A hora é de aprender com os erros para que essa turminha golpista volte para as catacumbas de onde saiu depois de mais de 30 anos amufambada e remoendo as mágoas que a democracia trouxe, não sem antes prestar contas com a devida responsabilização, seja de cunho penal, seja de cunho civil.

O clamor no Brasil desde o show de horrores a que assistimos particularmente no último domingo é um só: sem anistia. Que sejam todas essas criaturas nefastas, que desejam o mal da democracia e agem para sua derrocada, investigadas, processadas e punidas, desde o tio do zap que serve de pombo correio para amealhar manipuláveis para servirem de bucha de canhão até os perversos maiores, escondidos no financiamento por meio de testas de ferro para encherem as burras à custa da República do Brasil.

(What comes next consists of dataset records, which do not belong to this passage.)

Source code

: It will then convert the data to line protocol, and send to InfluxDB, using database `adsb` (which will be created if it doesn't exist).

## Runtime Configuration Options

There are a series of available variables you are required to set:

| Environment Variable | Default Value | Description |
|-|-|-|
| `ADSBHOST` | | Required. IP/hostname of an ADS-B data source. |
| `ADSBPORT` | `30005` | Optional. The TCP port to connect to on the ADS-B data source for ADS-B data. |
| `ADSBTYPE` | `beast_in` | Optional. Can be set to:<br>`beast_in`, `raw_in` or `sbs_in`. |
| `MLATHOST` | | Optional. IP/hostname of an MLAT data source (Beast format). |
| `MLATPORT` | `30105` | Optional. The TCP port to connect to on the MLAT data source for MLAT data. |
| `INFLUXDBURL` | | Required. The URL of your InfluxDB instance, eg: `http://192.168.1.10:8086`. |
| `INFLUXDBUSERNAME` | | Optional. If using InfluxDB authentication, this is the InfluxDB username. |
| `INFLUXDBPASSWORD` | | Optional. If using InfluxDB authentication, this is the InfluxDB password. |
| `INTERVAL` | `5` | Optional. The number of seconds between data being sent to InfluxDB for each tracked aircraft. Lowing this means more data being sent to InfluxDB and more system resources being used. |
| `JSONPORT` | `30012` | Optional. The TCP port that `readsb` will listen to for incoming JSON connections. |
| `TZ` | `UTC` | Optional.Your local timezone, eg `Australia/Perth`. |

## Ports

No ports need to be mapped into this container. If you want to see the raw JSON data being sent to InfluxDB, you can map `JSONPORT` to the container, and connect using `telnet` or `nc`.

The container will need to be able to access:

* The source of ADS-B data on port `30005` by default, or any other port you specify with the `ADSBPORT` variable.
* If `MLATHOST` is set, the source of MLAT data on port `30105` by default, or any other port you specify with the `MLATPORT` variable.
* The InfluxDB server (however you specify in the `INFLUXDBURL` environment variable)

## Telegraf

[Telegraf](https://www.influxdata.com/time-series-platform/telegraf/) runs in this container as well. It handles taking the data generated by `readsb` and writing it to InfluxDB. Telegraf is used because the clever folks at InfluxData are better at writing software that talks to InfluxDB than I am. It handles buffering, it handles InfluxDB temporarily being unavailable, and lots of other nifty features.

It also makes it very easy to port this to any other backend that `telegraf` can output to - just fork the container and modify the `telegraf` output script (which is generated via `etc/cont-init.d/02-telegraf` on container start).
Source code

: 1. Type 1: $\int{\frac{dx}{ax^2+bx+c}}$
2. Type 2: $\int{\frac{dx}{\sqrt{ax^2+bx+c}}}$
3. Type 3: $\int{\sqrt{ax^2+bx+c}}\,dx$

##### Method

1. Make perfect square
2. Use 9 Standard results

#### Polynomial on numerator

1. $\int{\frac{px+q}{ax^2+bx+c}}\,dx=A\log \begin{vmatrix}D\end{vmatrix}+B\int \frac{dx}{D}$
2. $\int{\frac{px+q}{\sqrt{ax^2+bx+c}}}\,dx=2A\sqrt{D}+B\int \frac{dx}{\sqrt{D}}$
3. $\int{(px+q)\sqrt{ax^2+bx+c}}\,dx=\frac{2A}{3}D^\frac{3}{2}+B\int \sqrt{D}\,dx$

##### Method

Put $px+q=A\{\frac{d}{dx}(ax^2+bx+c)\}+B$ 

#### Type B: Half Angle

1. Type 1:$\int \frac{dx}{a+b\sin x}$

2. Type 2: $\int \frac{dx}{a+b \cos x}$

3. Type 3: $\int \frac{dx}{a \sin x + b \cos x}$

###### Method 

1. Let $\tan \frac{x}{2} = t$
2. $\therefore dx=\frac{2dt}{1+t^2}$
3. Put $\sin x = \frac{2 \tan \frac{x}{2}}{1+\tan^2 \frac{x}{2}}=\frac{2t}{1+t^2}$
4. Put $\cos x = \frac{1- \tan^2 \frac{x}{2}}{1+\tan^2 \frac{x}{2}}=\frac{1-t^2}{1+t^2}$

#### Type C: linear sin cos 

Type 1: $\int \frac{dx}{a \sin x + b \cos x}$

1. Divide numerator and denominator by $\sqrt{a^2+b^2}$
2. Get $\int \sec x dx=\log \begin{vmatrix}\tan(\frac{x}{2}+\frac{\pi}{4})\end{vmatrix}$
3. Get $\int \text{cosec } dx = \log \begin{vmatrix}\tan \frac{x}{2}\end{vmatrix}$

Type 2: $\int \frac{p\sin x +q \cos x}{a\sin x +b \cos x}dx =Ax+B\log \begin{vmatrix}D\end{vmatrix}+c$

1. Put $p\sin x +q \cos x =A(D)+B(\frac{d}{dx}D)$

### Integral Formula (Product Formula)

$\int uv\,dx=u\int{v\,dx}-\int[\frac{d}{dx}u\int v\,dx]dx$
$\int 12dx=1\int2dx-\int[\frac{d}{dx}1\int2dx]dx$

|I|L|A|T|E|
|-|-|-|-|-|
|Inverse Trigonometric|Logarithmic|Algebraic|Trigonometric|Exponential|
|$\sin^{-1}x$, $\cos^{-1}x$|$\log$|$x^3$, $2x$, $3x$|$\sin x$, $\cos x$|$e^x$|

A democracia também se faz na distribuição justa das punições. Pois façamos agora o que deixamos de fazer há mais de 30 anos e tratemos também de expurgar das fardas, quaisquer que sejam elas, civis ou militares, quem se acha no direito de dobrar os poderes da República aos seus próprios interesses.

O sentimento é e tem que ser um só: sem anistia!